Let $w$ and $z$ be unit complex numbers such that $Arg(z) = \theta$. Knowing that $1+z+w=0$, show that the geometrical images of $1,z$ and $w$ form an equilateral triangle.
This should be easy but I do not find a solution within your previous questions. I tried to measure the distance between the vertices.

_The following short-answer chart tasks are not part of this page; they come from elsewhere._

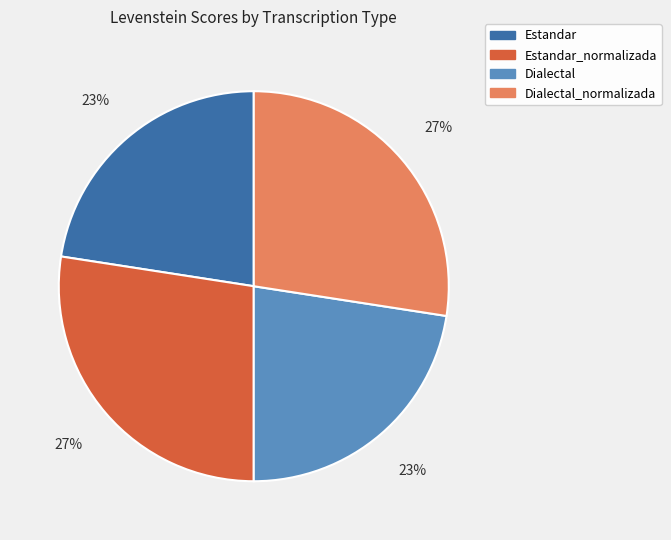

The Dialectal_normalizada slice represents 15% of the pie. True or false?

False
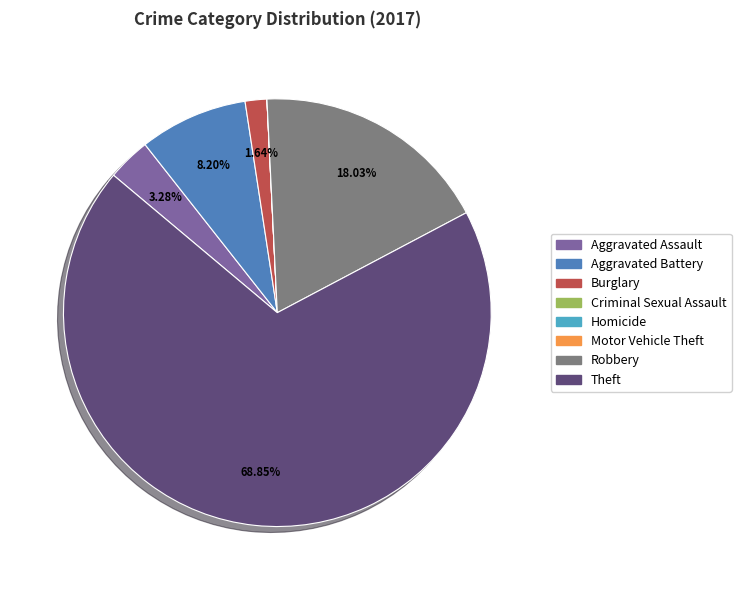

To the nearest percent, what portion does Theft represent?

69%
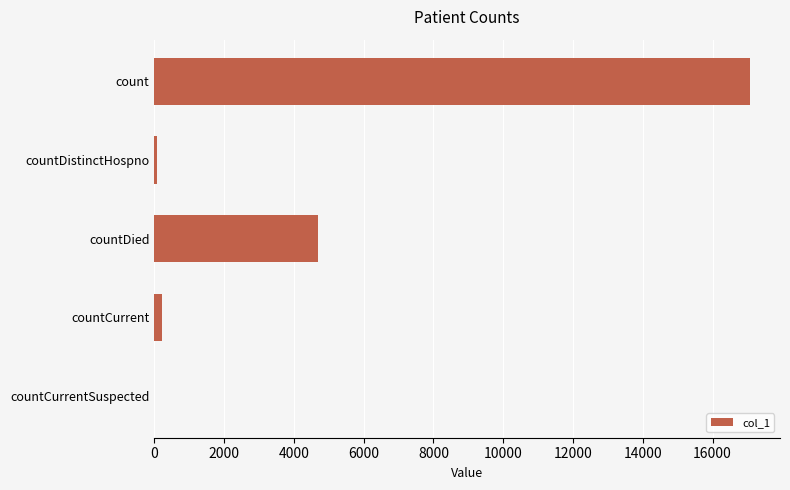

What is the greatest value displayed?

17079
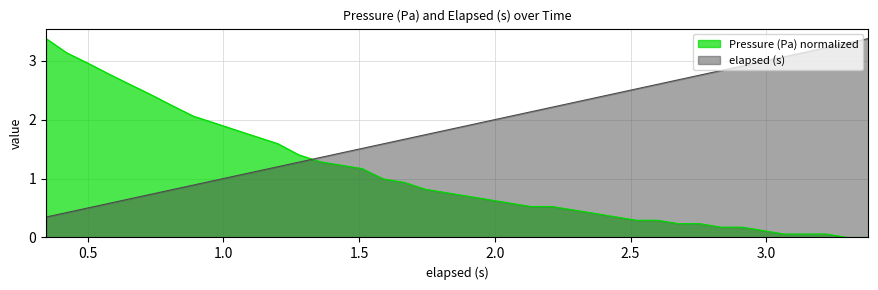

What are all the series names shown in the legend?

Pressure (Pa) normalized, elapsed (s)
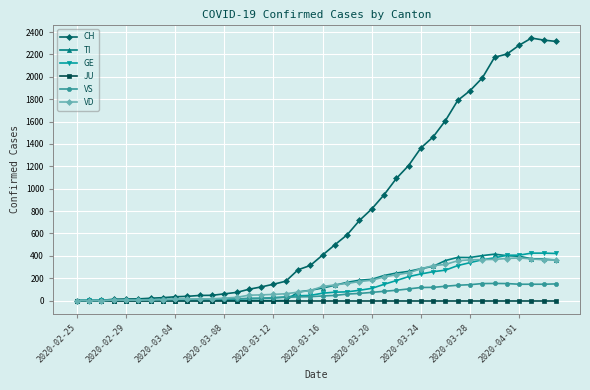

In CH, how many points are higher than both neighbors (excluding endpoints)?

1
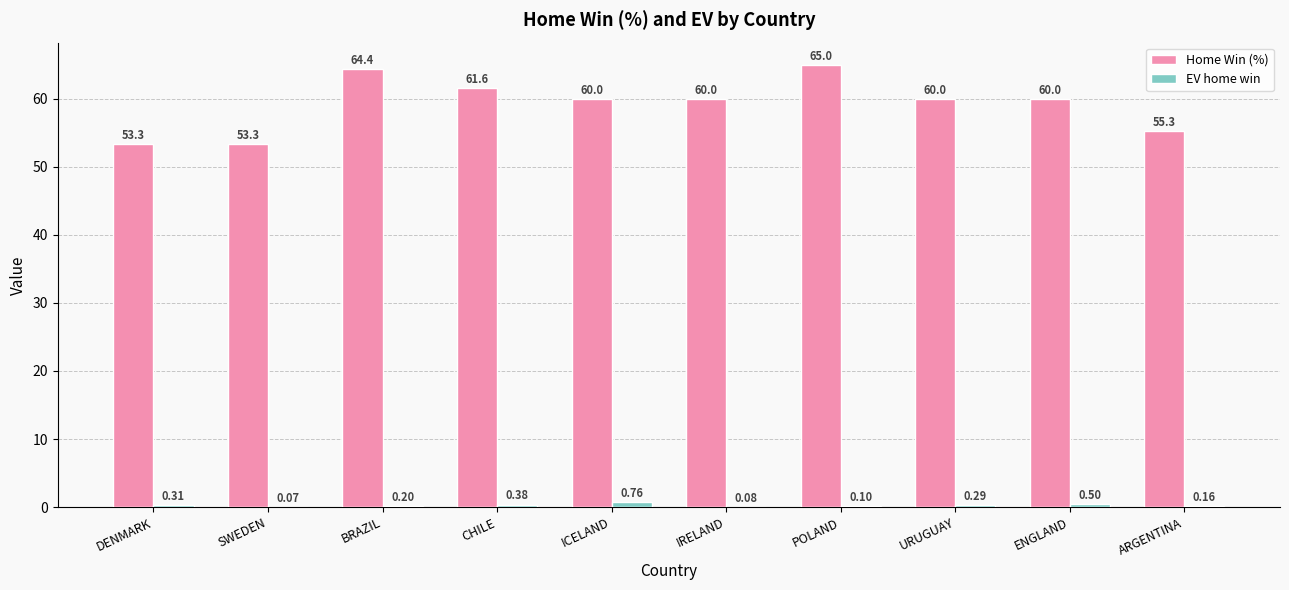

Which category has the highest value across all series?

POLAND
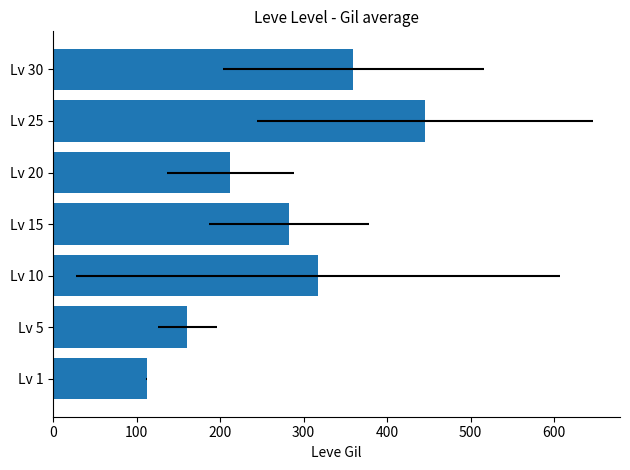

What is the difference between the second highest and second lowest values?

198.4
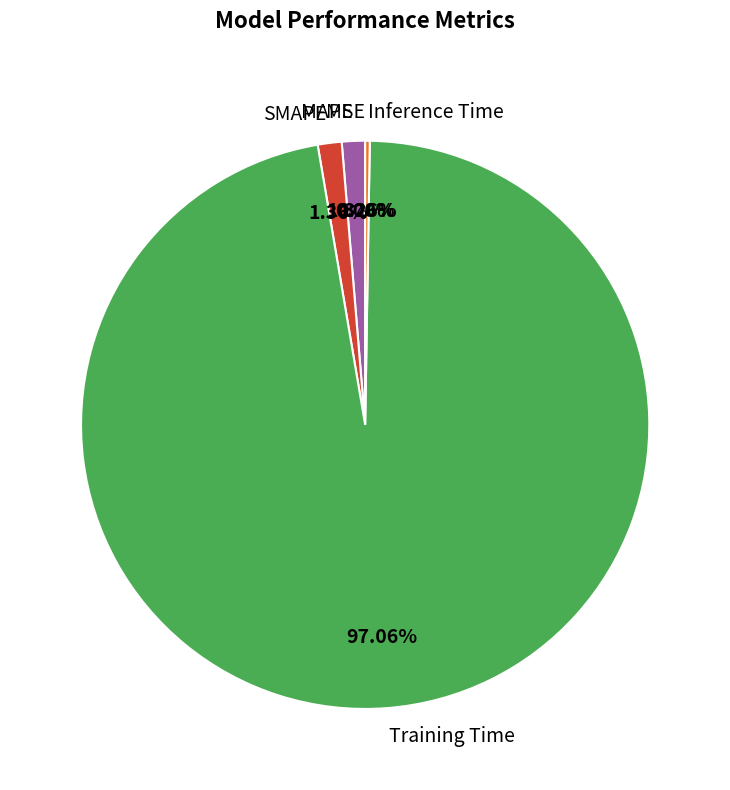

Between Training Time and SMAPE, which is larger?

Training Time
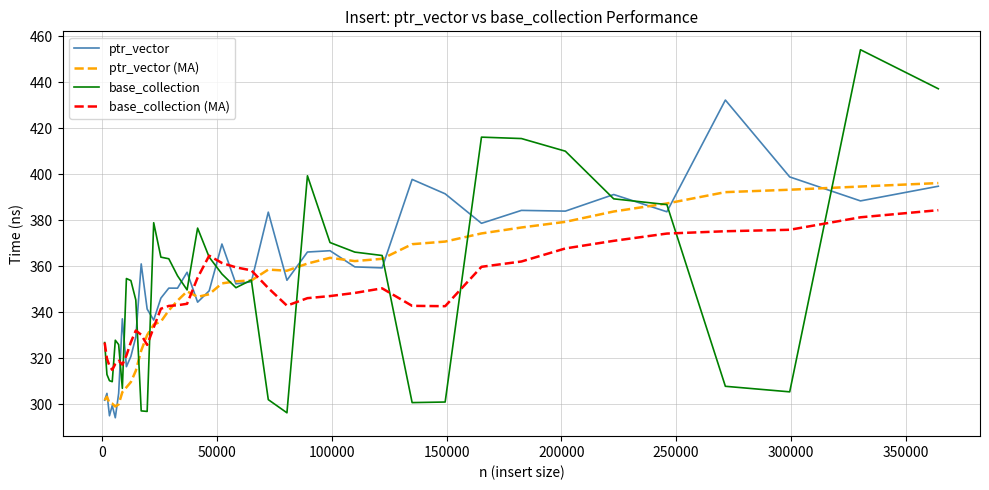

Rank the series by their maximum value, from lowest to highest.

base_collection (MA), ptr_vector (MA), ptr_vector, base_collection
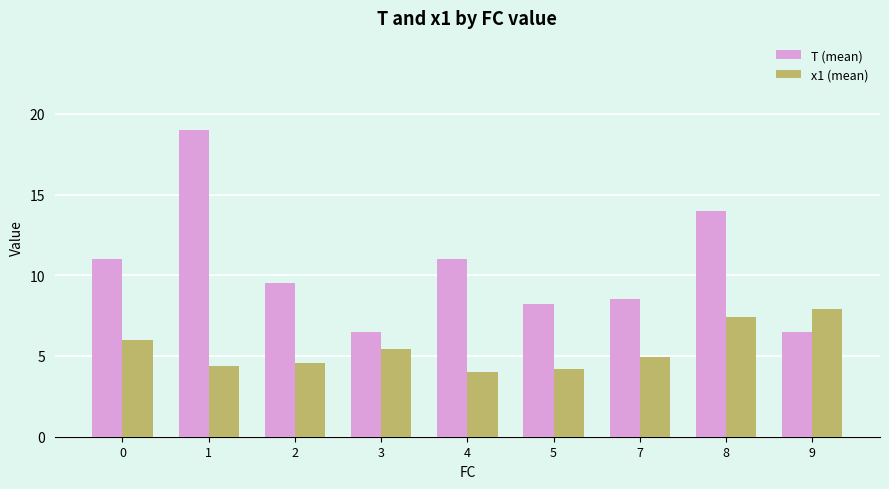

How many groups of bars are there?

9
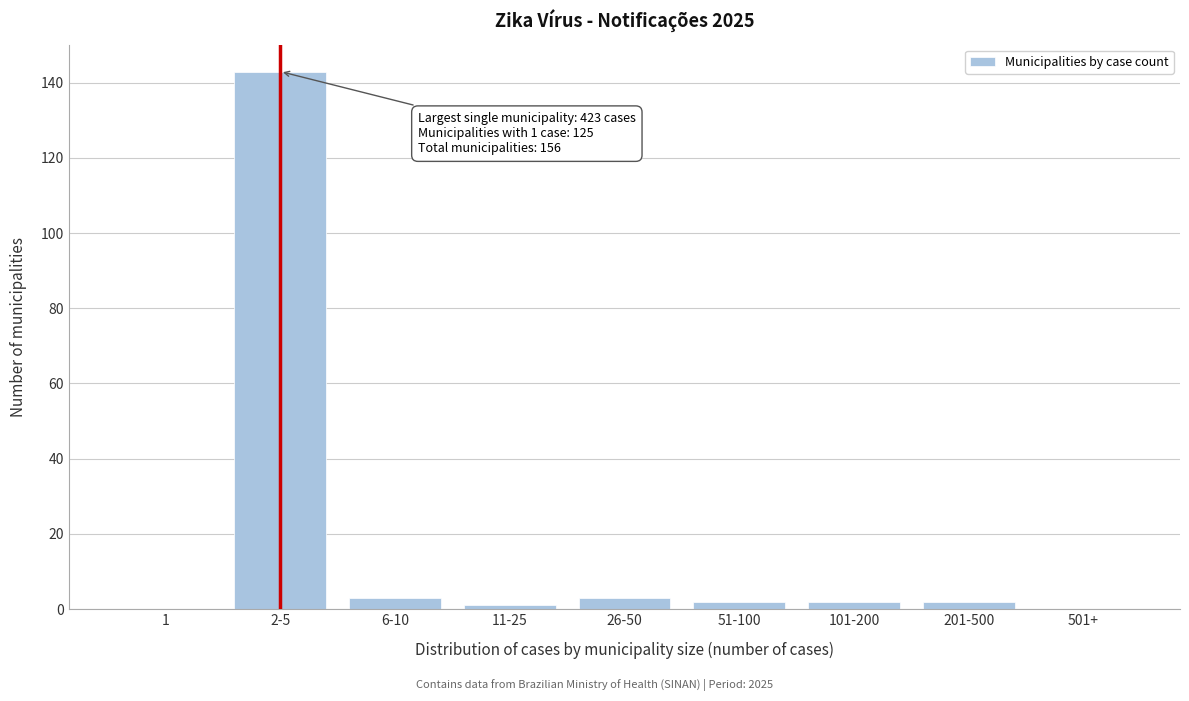

Reading right to left, what are all the values shown in this chart?

501+=0	201-500=2	101-200=2	51-100=2	26-50=3	11-25=1	6-10=3	2-5=143	1=0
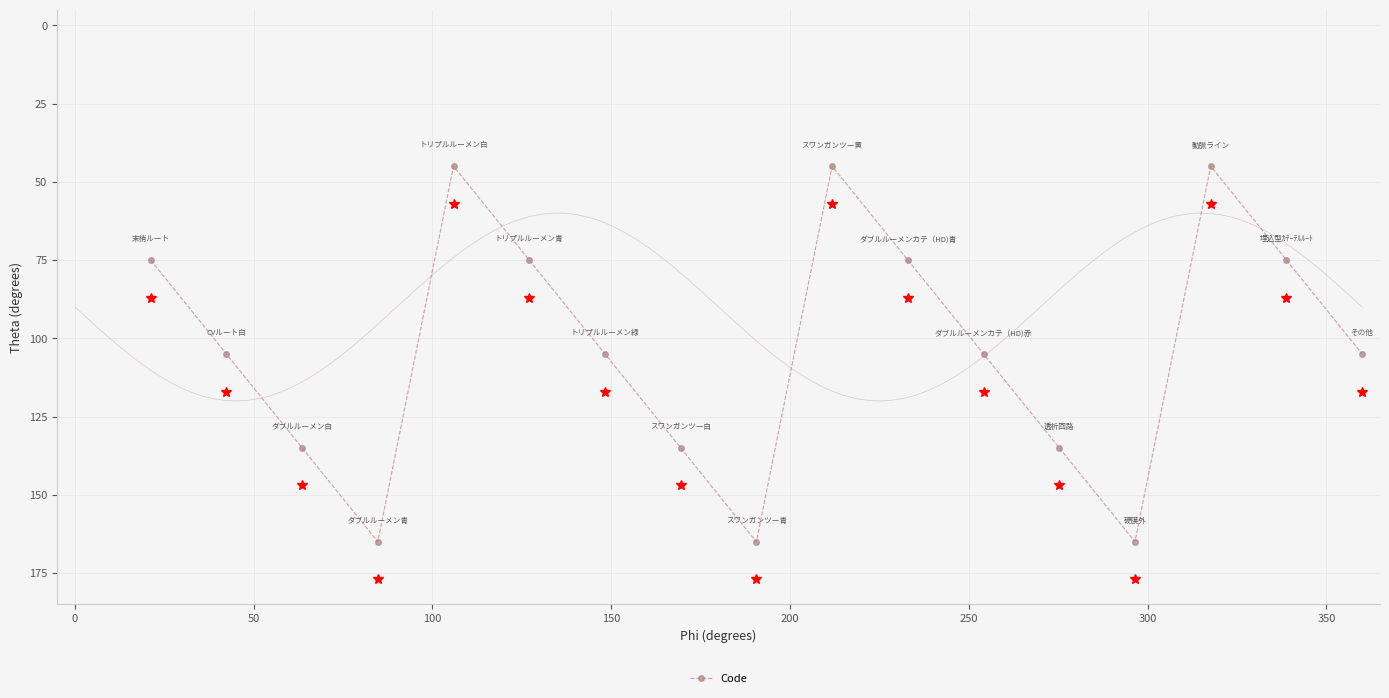

What is the greatest value displayed?

165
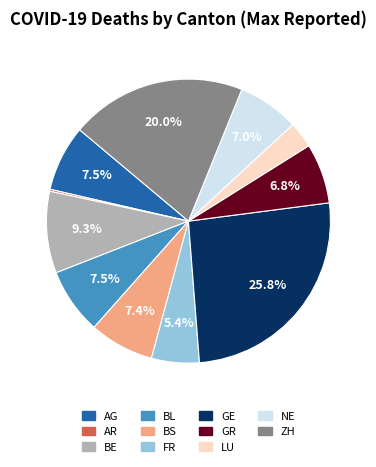

Combined, do BL and GE account for over 50%?

No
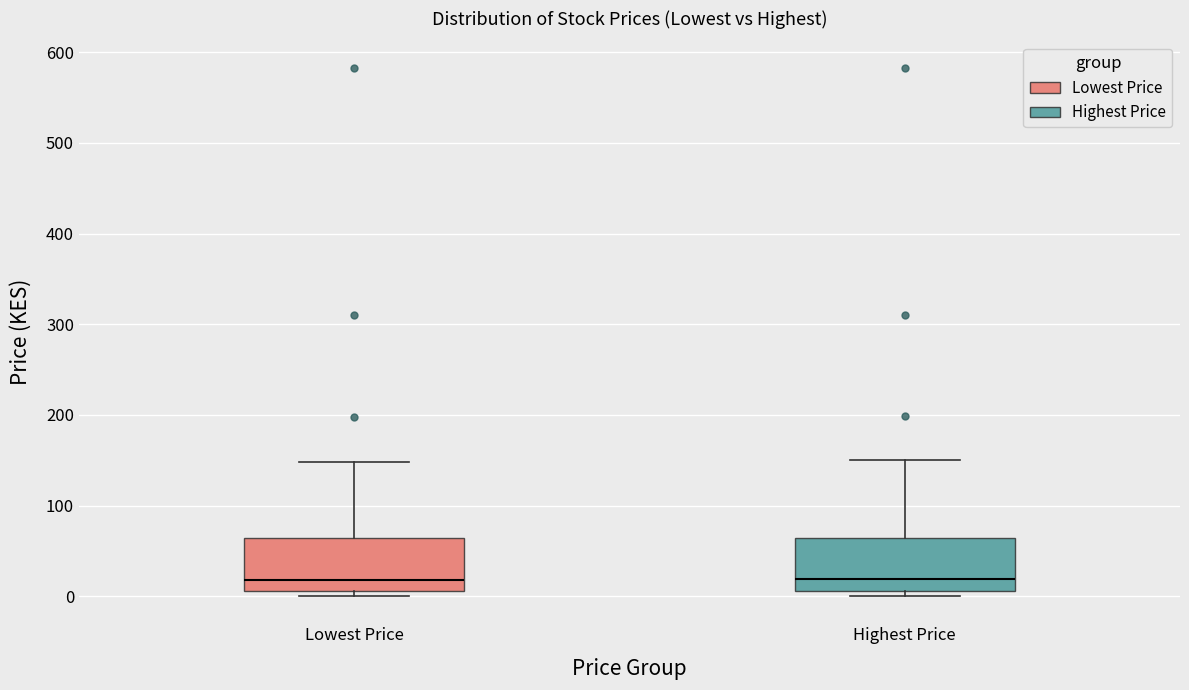

Where is the lower edge of the box for Lowest Price on the y-axis? The values are not printed on the chart, so give them approximately, as read against the axis.

10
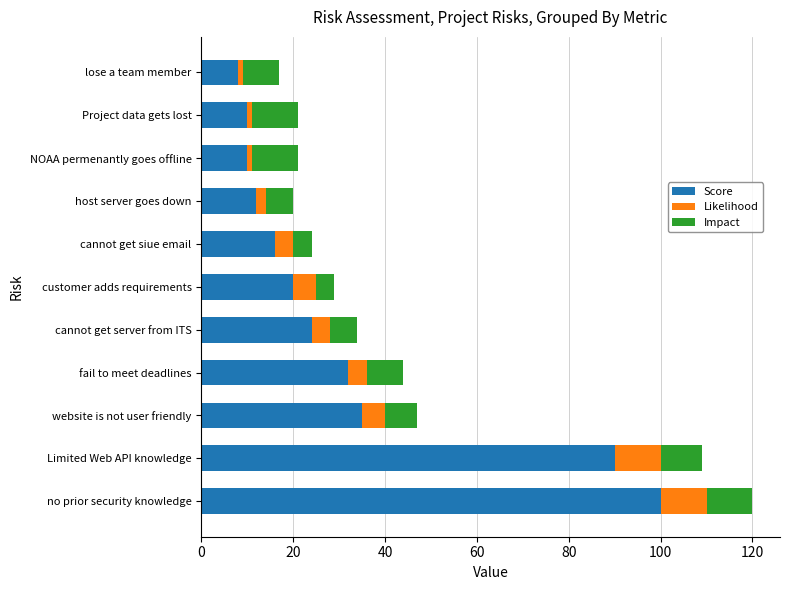

Is it true that Score equals 16 at cannot get siue email?

True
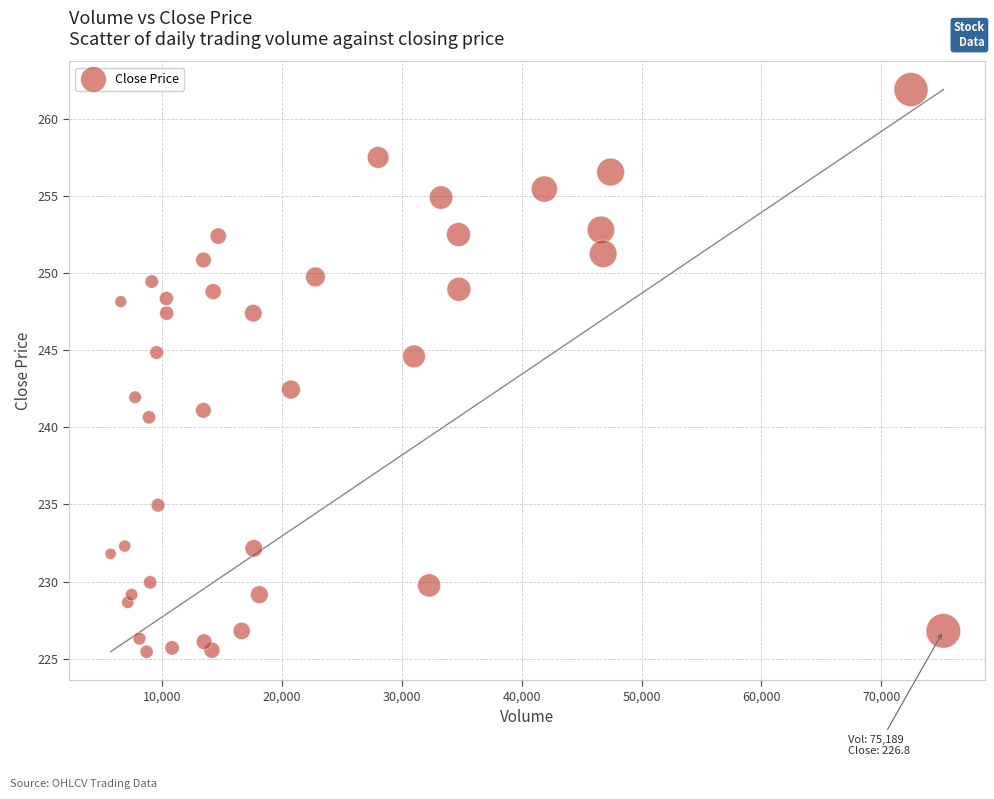

What Y value in the scatter plot is closest to 243?

242.4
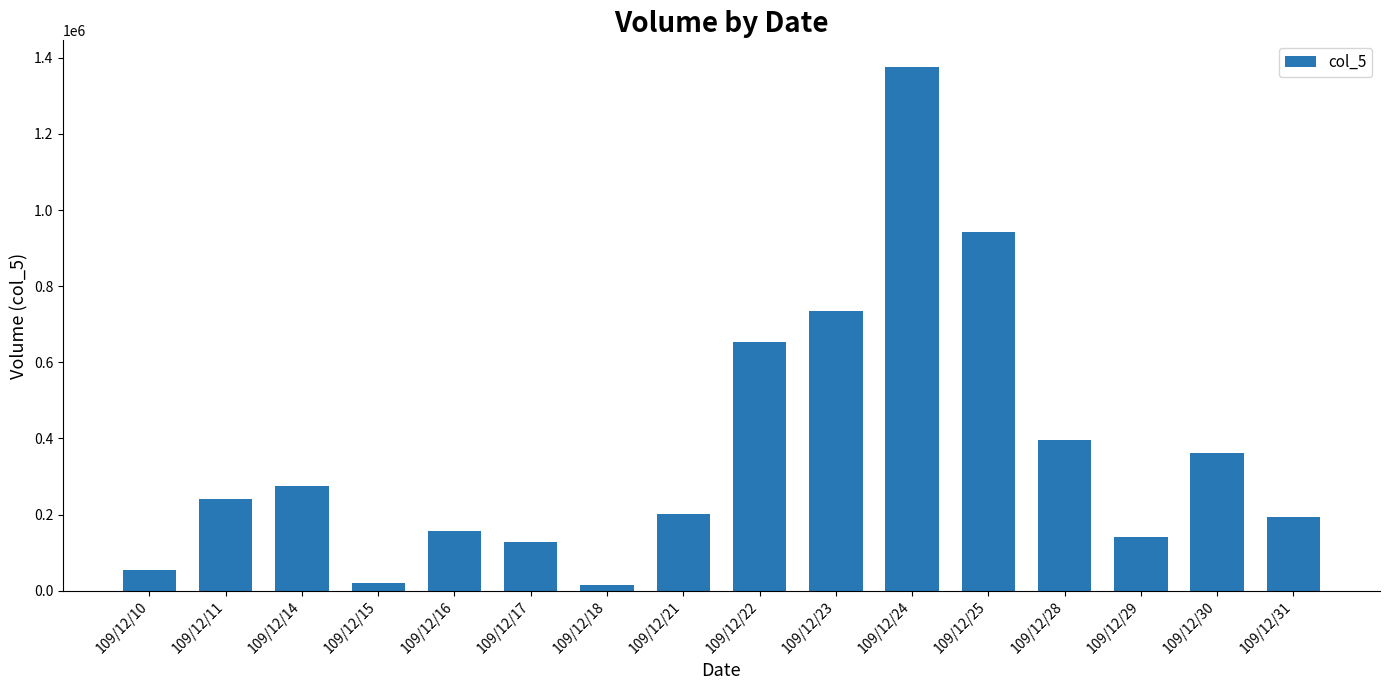

Is it true that the value at 109/12/23 is 736000?

True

Knowing that they are all unit complex numbers, we have $|z| = |w| = |1| = 1$. Knowing that $Arg(z) = \theta$, we can say immediately that $z= e^{i\theta} = \cos \theta + i \sin \theta$.
We also know that
$1+z+w=0 <=> w=-1-z$
Therefore, we have
$ |z-w| = |z-(-1-z)| = |z+1+z| = |2z+1| = |2(\cos \theta + i \sin \theta) + 1| = |(2 \cos \theta + 1) + i (2\sin \theta) | = \sqrt{(2 \cos \theta +1)^2 + 4 \sin^2 \theta} = \sqrt{4 \cos^2 \theta + 4 \cos \theta + 1 + 4 \sin^2 \theta } = \sqrt{4 (\cos^2 \theta + \sin^2 \theta) +4 \cos \theta + 1} = \sqrt{4 + 1 + 4 \cos \theta} = \sqrt{5+4 \cos \theta} $
$ |w-1| = |-1-z-1| = |-2-z| = |-2 - \cos \theta - i \sin \theta| = \sqrt{(-2- \cos \theta)^2 + (-\sin \theta)^2} = \sqrt{4 + 4 \cos \theta + \cos^2 \theta + sin^2 \theta} = \sqrt{4 + 4 \cos \theta + 1} = \sqrt{5 + 4 \cos \theta}$
So far so good, I have two equal sides. We have $|z-1|$ left though,
$ |z-1| = |\cos \theta + i \sin \theta - 1| = | \cos \theta - 1 + i \sin \theta| = \sqrt{(cos \theta - 1)^2 + \sin^2 \theta} = \sqrt{\cos^2 \theta - 2 \cos \theta + 1 + \sin^2 \theta} = \sqrt{\cos^2 \theta + \sin^2 \theta + 1 - 2 \cos \theta} = \sqrt{1 + 1 - 2 \cos \theta} = \sqrt{2 - 2 \cos \theta} $
Therefore, this side appears to have different length than the other two, which makes of this an isosceles triangle, not equilateral. Why is this rationale wrong and how could I prove this using only these data?
Thank you very much.
An easy computation shows that $1=|w|^2=|1+z|^2=2 +2 \cos \theta$, hence $\cos \theta=-1/2$. It follows that $5+ 4 \cos \theta=2-2 \cos \theta$ and everything is fine !